HRH was also introduced to community leaders working with the brigades to open up the dialogue and build trust between the army and people of different faiths, such as Nottingham’s Karimia Institute, one of 16 organisations from the area to sign the Armed Forces Covenant in December of last year, a voluntary pledge from business, charities and organisations that wish to demonstrate support for the Armed Forces Community.
On addressing the crowds, the Prince of Wales expressed his gratitude to the army for the event, and for their continued work in community relations.
HRH said: “I hope that this particular initiative will flourish. I hope that we can build on the contacts with some of the organisations and charities that I have started over the years, so that we can make the most of all these connections in order to encourage a greater understanding between the different groups in this country and the military.”
Senior British Army officer, Lieutenant General James Bashall, thanked HRH for his presence and his role in launching the event before expressing a commitment to diversity. He said: “From an army perspective, we remain committed to having an army that represents the society that we defend and we are looking to increase the representation from many communities, because it makes us a stronger army , a more diverse army and an army that is better understood by the whole nation.”
Also in attendance was Asim Hafiz, Imam and Islamic Advisor to the British Armed Forces, who was keen to promote dialogue and respect between the military and Muslim communities.

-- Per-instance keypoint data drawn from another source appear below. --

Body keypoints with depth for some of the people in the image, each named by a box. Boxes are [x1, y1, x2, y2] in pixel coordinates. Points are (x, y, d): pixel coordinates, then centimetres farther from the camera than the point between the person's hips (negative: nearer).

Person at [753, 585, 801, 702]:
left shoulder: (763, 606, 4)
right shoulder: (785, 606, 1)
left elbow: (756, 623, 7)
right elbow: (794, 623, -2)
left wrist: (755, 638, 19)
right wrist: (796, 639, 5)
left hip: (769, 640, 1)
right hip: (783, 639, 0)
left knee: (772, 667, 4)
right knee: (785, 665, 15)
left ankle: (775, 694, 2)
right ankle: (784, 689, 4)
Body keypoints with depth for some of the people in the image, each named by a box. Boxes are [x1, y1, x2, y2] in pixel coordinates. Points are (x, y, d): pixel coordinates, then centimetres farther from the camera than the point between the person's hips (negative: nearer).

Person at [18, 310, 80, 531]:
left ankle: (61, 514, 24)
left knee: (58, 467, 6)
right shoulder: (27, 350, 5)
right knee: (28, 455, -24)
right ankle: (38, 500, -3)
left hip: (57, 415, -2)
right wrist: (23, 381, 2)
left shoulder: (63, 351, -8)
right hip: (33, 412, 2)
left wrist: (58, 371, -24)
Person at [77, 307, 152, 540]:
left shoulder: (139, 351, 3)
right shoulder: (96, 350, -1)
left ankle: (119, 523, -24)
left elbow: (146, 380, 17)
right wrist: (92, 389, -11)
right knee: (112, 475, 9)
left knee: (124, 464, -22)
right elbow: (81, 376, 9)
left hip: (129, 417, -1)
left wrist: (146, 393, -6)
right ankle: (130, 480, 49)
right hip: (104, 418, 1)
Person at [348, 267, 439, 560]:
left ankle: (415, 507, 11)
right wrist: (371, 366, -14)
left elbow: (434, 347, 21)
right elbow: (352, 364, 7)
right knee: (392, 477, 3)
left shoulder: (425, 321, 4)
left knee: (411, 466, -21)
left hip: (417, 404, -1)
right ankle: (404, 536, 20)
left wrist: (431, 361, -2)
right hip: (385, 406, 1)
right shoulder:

He said: “There is a perception that the Muslim community are hostile towards the armed forces and because the army has been engaged in Muslim countries, people think the army is hostile towards the Muslim community.
“I think by showing that the Muslim community can respect the armed forces and the armed forces respect the Muslim community, we are able to break down those bridges and challenge those misperceptions.”
Colonel Stuart Williams of the Nottingham based 7th Infantry Brigade has been working to build relationships between the military and communities across the East Midlands. He said: “I think Leicester is really important, because of the make-up, the population that exists, the different ethnic communities and faith groups that exist in Leicester, there’s no better place to showcase what we as an army are doing.”
With its emphasis on relations with faith communities, the event raises questions as to how the army are working to counteract Islamophobia. Colonel Williams added: “We’re breaking down that ignorance and we are spreading that word across the country. So I think today when people see who we’re talking to, it will go some way. It won’t answer it all, it won’t solve it all, but the only barrier is someone else’s ignorance.”
Earlier this morning, the Prince of Wales also visited the City of Leicester College to engage with young people taking part in personal development programmes and this afternoon, paid a surprise visit to Narborough Road, named the the most multi-cultural street in the UK in 2016.